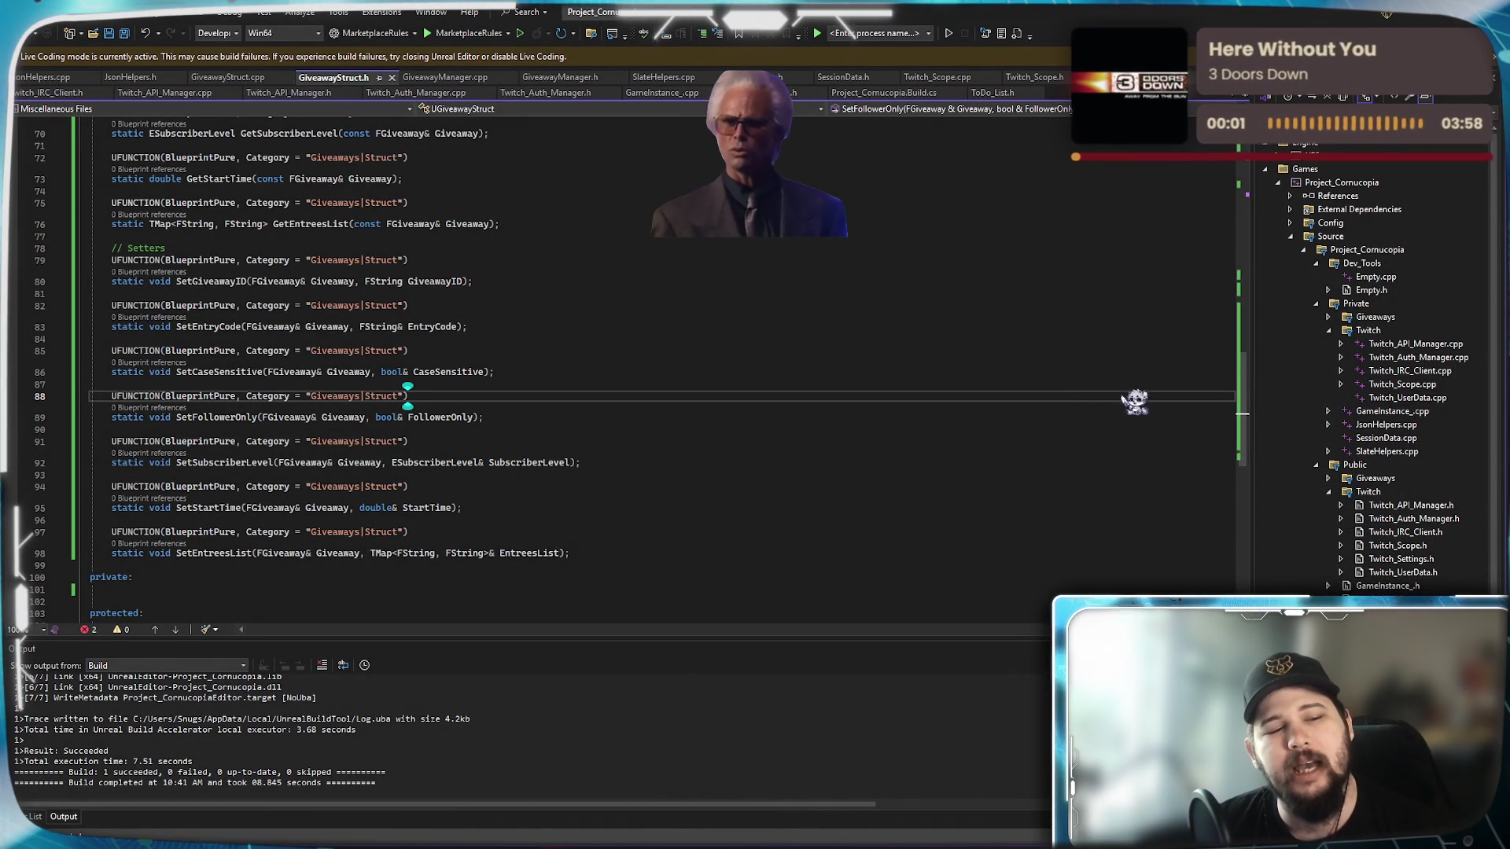
Delete the & after FGiveaway in the line-80 SetGiveawayID declaration.
click(397, 277)
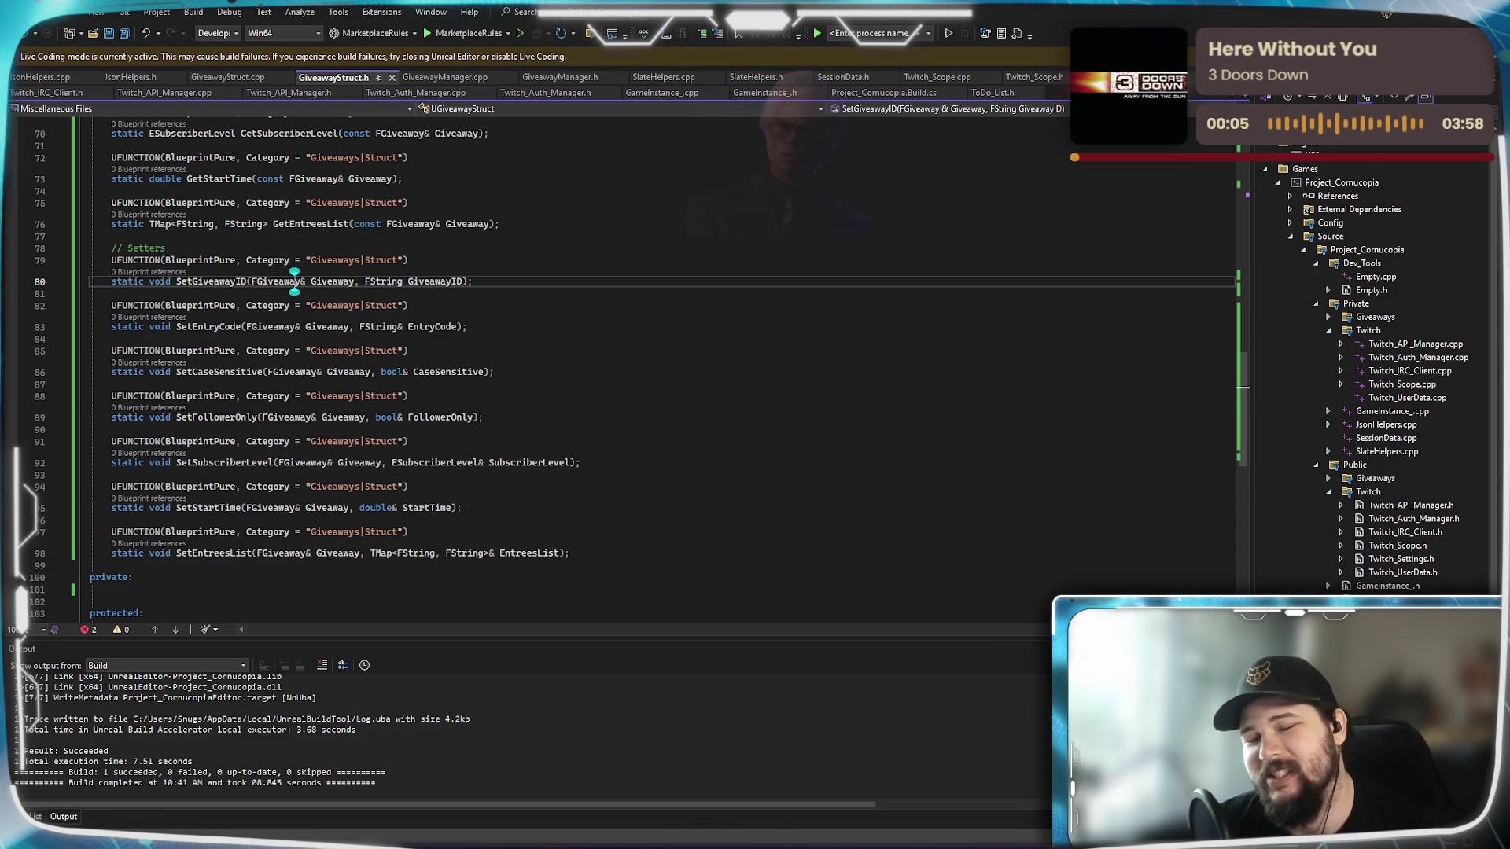
click(462, 281)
··········
TASK GOAL:
With the images removed, write out all of the material above exactly.

RESULT OF THIS EXERCISE:
Delete the & after FGiveaway in the line-80 SetGiveawayID declaration.
click(397, 277)
click(462, 281)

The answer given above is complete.